__Task objective__.
Can you repeat the text of every item below word for word, without including the pictures in your answer?

Information shown section start

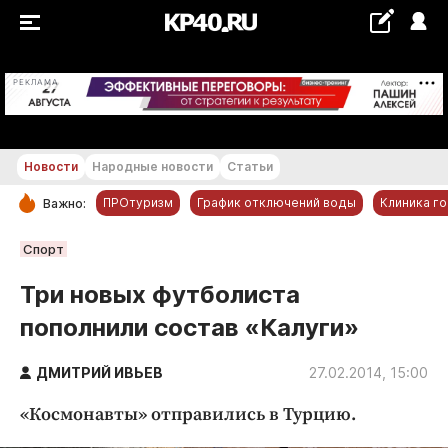
+20...+21 °С
РЕКЛАМА
Новости
Народные новости
Статьи
ПРОтуризм
График отключений воды
Клиника г
Важно:
РУБРИКИ
Спорт
Обнинск
Три новых футболиста
Новости компаний
пополнили состав «Калуги»
Статьи
Народные новости
ДМИТРИЙ ИВЬЕВ
27.02.2014, 15:00
Авто и транспорт
«Космонавты» отправились в Турцию.
Благоустройство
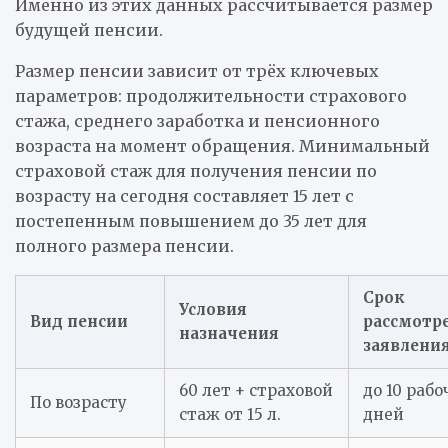
Именно из этих данных рассчитывается размер
будущей пенсии.
Размер пенсии зависит от трёх ключевых
параметров: продолжительности страхового
стажа, среднего заработка и пенсионного
возраста на момент обращения. Минимальный
страховой стаж для получения пенсии по
возрасту на сегодня составляет 15 лет с
постепенным повышением до 35 лет для
полного размера пенсии.
Срок
Условия
Вид пенсии
рассмотр
назначения
заявлени
60 лет + страховой
до 10 рабо
По возрасту
стаж от 15 л.
дней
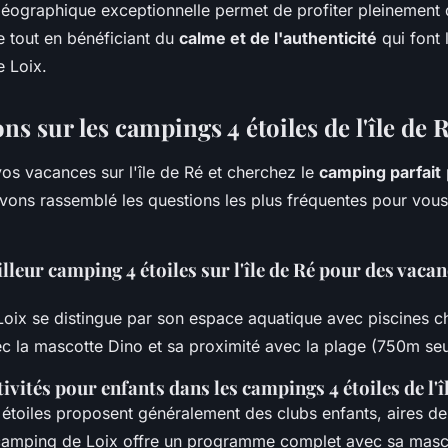
 géographique exceptionnelle permet de profiter pleinement 
le tout en bénéficiant du
calme et de l'authenticité
qui font 
 Loix.
ns sur les campings 4 étoiles de l'île de 
os vacances sur l'île de Ré et cherchez le
camping parfait
vons rassemblé les questions les plus fréquentes pour vous 
illeur camping 4 étoiles sur l'île de Ré pour des vacan
oix se distingue par son espace aquatique avec piscines c
ec la mascotte Dino et sa proximité avec la plage (750m se
tivités pour enfants dans les campings 4 étoiles de l'î
étoiles proposent généralement des clubs enfants, aires de
camping de Loix offre un programme complet avec sa masc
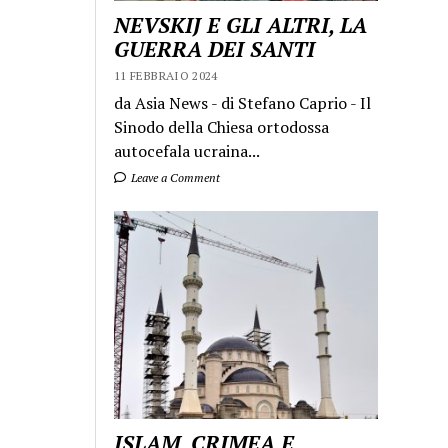
NEVSKIJ E GLI ALTRI, LA
GUERRA DEI SANTI
11 FEBBRAIO 2024
da Asia News - di Stefano Caprio - Il
Sinodo della Chiesa ortodossa
autocefala ucraina...
Leave a Comment
ISLAM, CRIMEA E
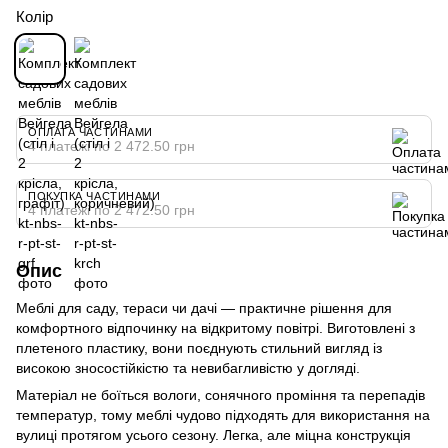
Колір
ОПЛАТА ЧАСТИНАМИ
4 платежі по 2 472.50 грн
ПОКУПКА ЧАСТИНАМИ
4 платежі по 2 472.50 грн
Опис
Меблі для саду, тераси чи дачі — практичне рішення для
комфортного відпочинку на відкритому повітрі. Виготовлені з
плетеного пластику, вони поєднують стильний вигляд із
високою зносостійкістю та невибагливістю у догляді.
Матеріал не боїться вологи, сонячного проміння та перепадів
температур, тому меблі чудово підходять для використання на
вулиці протягом усього сезону. Легка, але міцна конструкція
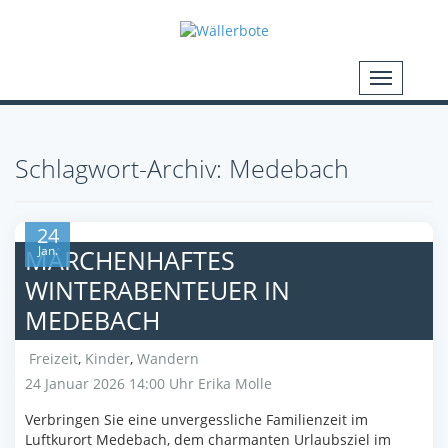
Schlagwort-Archiv: Medebach
24
Jan.
MÄRCHENHAFTES
WINTERABENTEUER IN
MEDEBACH
Freizeit
,
Kinder
,
Wandern
24 Januar 2026 14:00 Uhr
Erika Molle
Verbringen Sie eine unvergessliche Familienzeit im
Luftkurort Medebach, dem charmanten Urlaubsziel im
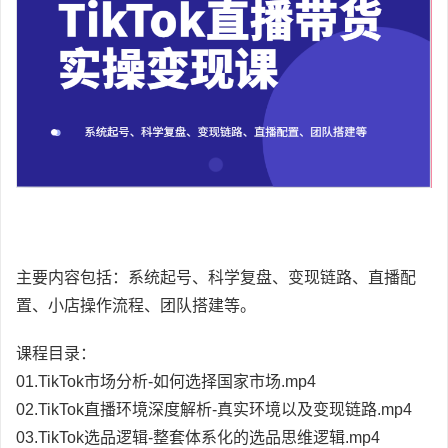
主要内容包括：系统起号、科学复盘、变现链路、直播配
置、小店操作流程、团队搭建等。
课程目录：
01.TikTok市场分析-如何选择国家市场.mp4
02.TikTok直播环境深度解析-真实环境以及变现链路.mp4
03.TikTok选品逻辑-整套体系化的选品思维逻辑.mp4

Information shown section end

__Result__.
+20...+21 °С
РЕКЛАМА
Новости
Народные новости
Статьи
ПРОтуризм
График отключений воды
Клиника г
Важно:
РУБРИКИ
Спорт
Обнинск
Три новых футболиста
Новости компаний
пополнили состав «Калуги»
Статьи
Народные новости
ДМИТРИЙ ИВЬЕВ
27.02.2014, 15:00
Авто и транспорт
«Космонавты» отправились в Турцию.
Благоустройство
Именно из этих данных рассчитывается размер
будущей пенсии.
Размер пенсии зависит от трёх ключевых
параметров: продолжительности страхового
стажа, среднего заработка и пенсионного
возраста на момент обращения. Минимальный
страховой стаж для получения пенсии по
возрасту на сегодня составляет 15 лет с
постепенным повышением до 35 лет для
полного размера пенсии.
Срок
Условия
Вид пенсии
рассмотр
назначения
заявлени
60 лет + страховой
до 10 рабо
По возрасту
стаж от 15 л.
дней
 géographique exceptionnelle permet de profiter pleinement 
le tout en bénéficiant du
calme et de l'authenticité
qui font 
 Loix.
ns sur les campings 4 étoiles de l'île de 
os vacances sur l'île de Ré et cherchez le
camping parfait
vons rassemblé les questions les plus fréquentes pour vous 
illeur camping 4 étoiles sur l'île de Ré pour des vacan
oix se distingue par son espace aquatique avec piscines c
ec la mascotte Dino et sa proximité avec la plage (750m se
tivités pour enfants dans les campings 4 étoiles de l'î
étoiles proposent généralement des clubs enfants, aires de
camping de Loix offre un programme complet avec sa masc
NEVSKIJ E GLI ALTRI, LA
GUERRA DEI SANTI
11 FEBBRAIO 2024
da Asia News - di Stefano Caprio - Il
Sinodo della Chiesa ortodossa
autocefala ucraina...
Leave a Comment
ISLAM, CRIMEA E
Колір
ОПЛАТА ЧАСТИНАМИ
4 платежі по 2 472.50 грн
ПОКУПКА ЧАСТИНАМИ
4 платежі по 2 472.50 грн
Опис
Меблі для саду, тераси чи дачі — практичне рішення для
комфортного відпочинку на відкритому повітрі. Виготовлені з
плетеного пластику, вони поєднують стильний вигляд із
високою зносостійкістю та невибагливістю у догляді.
Матеріал не боїться вологи, сонячного проміння та перепадів
температур, тому меблі чудово підходять для використання на
вулиці протягом усього сезону. Легка, але міцна конструкція
Schlagwort-Archiv: Medebach
24
Jan.
MÄRCHENHAFTES
WINTERABENTEUER IN
MEDEBACH
Freizeit
,
Kinder
,
Wandern
24 Januar 2026 14:00 Uhr
Erika Molle
Verbringen Sie eine unvergessliche Familienzeit im
Luftkurort Medebach, dem charmanten Urlaubsziel im
主要内容包括：系统起号、科学复盘、变现链路、直播配
置、小店操作流程、团队搭建等。
课程目录：
01.TikTok市场分析-如何选择国家市场.mp4
02.TikTok直播环境深度解析-真实环境以及变现链路.mp4
03.TikTok选品逻辑-整套体系化的选品思维逻辑.mp4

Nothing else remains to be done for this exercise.